# The records:
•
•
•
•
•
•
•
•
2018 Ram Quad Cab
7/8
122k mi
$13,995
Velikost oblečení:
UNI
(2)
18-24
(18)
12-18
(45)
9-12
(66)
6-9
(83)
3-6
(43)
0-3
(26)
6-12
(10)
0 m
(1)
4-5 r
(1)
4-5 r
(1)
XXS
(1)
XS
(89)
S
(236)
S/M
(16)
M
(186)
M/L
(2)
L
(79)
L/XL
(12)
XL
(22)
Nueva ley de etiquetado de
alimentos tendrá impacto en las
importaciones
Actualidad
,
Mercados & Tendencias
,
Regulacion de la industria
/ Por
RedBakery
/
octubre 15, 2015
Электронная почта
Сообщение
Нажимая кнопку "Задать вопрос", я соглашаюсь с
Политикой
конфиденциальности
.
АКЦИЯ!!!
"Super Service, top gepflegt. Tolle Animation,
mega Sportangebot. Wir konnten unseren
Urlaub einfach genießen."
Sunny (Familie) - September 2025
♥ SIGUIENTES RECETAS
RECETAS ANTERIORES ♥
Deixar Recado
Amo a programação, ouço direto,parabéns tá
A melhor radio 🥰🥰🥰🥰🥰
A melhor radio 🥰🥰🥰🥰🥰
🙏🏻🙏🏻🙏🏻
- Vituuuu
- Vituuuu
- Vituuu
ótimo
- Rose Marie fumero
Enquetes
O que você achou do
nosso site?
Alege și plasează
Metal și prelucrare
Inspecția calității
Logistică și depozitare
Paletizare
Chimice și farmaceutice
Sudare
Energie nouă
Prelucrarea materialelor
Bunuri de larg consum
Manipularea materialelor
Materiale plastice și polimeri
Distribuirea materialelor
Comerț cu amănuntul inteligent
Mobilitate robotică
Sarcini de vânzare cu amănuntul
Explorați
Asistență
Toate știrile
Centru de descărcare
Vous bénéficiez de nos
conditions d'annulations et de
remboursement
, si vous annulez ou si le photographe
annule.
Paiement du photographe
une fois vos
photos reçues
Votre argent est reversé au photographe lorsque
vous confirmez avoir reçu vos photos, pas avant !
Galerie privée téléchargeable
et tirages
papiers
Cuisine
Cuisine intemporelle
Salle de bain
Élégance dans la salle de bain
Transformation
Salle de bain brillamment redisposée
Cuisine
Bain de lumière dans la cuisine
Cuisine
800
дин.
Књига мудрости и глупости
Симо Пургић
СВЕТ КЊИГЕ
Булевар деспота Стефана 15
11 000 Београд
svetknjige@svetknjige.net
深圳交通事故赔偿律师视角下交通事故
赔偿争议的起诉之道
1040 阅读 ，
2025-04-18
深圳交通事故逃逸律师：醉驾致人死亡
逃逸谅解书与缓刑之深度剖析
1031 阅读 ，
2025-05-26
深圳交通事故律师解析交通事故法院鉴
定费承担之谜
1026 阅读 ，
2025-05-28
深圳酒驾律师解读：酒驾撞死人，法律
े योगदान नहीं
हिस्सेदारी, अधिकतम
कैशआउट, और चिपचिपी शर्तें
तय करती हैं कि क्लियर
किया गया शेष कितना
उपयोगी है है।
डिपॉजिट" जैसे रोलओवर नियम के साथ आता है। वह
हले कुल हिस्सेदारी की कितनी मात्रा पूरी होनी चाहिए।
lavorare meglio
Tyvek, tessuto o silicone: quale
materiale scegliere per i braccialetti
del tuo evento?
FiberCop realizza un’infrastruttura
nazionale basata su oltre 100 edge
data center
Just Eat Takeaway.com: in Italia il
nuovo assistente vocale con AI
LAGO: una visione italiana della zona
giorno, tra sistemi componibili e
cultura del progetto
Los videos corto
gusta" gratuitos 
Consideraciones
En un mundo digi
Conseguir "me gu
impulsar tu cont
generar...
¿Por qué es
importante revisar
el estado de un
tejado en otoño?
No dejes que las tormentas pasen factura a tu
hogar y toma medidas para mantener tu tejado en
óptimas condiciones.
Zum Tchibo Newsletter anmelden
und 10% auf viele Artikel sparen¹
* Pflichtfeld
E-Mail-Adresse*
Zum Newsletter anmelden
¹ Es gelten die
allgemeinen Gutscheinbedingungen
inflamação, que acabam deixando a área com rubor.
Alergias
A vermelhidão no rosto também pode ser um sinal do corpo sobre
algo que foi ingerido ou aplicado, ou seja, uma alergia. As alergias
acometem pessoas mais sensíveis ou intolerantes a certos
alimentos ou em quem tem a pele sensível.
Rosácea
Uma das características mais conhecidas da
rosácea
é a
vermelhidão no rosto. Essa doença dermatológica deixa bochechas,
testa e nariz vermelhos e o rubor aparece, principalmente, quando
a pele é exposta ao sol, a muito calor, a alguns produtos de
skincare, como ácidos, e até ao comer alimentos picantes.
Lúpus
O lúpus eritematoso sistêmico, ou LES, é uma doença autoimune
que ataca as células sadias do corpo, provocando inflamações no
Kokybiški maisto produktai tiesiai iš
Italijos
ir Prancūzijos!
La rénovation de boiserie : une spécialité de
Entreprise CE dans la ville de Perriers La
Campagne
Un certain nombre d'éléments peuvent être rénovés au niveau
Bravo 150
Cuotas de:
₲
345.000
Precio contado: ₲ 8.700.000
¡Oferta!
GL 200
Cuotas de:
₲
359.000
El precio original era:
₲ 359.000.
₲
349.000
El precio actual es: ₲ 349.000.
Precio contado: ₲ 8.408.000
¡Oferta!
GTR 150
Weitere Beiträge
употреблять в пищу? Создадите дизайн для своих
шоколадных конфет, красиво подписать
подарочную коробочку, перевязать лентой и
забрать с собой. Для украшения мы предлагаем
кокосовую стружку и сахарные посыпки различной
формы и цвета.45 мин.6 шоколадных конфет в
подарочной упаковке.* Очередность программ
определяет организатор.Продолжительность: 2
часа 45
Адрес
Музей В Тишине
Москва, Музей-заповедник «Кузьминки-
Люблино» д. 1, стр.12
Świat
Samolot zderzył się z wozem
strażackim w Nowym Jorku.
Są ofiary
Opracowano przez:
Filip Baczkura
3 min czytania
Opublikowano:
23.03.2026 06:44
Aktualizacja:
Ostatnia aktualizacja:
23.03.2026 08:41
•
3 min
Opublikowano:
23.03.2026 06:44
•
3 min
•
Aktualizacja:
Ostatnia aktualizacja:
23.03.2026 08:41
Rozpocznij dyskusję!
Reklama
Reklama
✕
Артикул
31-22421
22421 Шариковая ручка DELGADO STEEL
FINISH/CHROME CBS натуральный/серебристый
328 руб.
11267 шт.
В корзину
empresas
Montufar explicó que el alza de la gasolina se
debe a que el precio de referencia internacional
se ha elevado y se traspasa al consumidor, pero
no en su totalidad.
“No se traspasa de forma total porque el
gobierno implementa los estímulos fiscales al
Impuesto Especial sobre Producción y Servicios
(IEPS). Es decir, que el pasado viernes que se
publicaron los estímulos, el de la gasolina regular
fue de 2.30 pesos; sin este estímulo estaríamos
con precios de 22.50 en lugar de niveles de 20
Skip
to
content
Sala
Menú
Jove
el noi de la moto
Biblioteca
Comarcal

# Task details:
Return the lines of the records unchanged, starting at the very beginning and ending with the line that contains "Cuisine intemporelle", with both ends included.

# Task output:
•
•
•
•
•
•
•
•
2018 Ram Quad Cab
7/8
122k mi
$13,995
Velikost oblečení:
UNI
(2)
18-24
(18)
12-18
(45)
9-12
(66)
6-9
(83)
3-6
(43)
0-3
(26)
6-12
(10)
0 m
(1)
4-5 r
(1)
4-5 r
(1)
XXS
(1)
XS
(89)
S
(236)
S/M
(16)
M
(186)
M/L
(2)
L
(79)
L/XL
(12)
XL
(22)
Nueva ley de etiquetado de
alimentos tendrá impacto en las
importaciones
Actualidad
,
Mercados & Tendencias
,
Regulacion de la industria
/ Por
RedBakery
/
octubre 15, 2015
Электронная почта
Сообщение
Нажимая кнопку "Задать вопрос", я соглашаюсь с
Политикой
конфиденциальности
.
АКЦИЯ!!!
"Super Service, top gepflegt. Tolle Animation,
mega Sportangebot. Wir konnten unseren
Urlaub einfach genießen."
Sunny (Familie) - September 2025
♥ SIGUIENTES RECETAS
RECETAS ANTERIORES ♥
Deixar Recado
Amo a programação, ouço direto,parabéns tá
A melhor radio 🥰🥰🥰🥰🥰
A melhor radio 🥰🥰🥰🥰🥰
🙏🏻🙏🏻🙏🏻
- Vituuuu
- Vituuuu
- Vituuu
ótimo
- Rose Marie fumero
Enquetes
O que você achou do
nosso site?
Alege și plasează
Metal și prelucrare
Inspecția calității
Logistică și depozitare
Paletizare
Chimice și farmaceutice
Sudare
Energie nouă
Prelucrarea materialelor
Bunuri de larg consum
Manipularea materialelor
Materiale plastice și polimeri
Distribuirea materialelor
Comerț cu amănuntul inteligent
Mobilitate robotică
Sarcini de vânzare cu amănuntul
Explorați
Asistență
Toate știrile
Centru de descărcare
Vous bénéficiez de nos
conditions d'annulations et de
remboursement
, si vous annulez ou si le photographe
annule.
Paiement du photographe
une fois vos
photos reçues
Votre argent est reversé au photographe lorsque
vous confirmez avoir reçu vos photos, pas avant !
Galerie privée téléchargeable
et tirages
papiers
Cuisine
Cuisine intemporelle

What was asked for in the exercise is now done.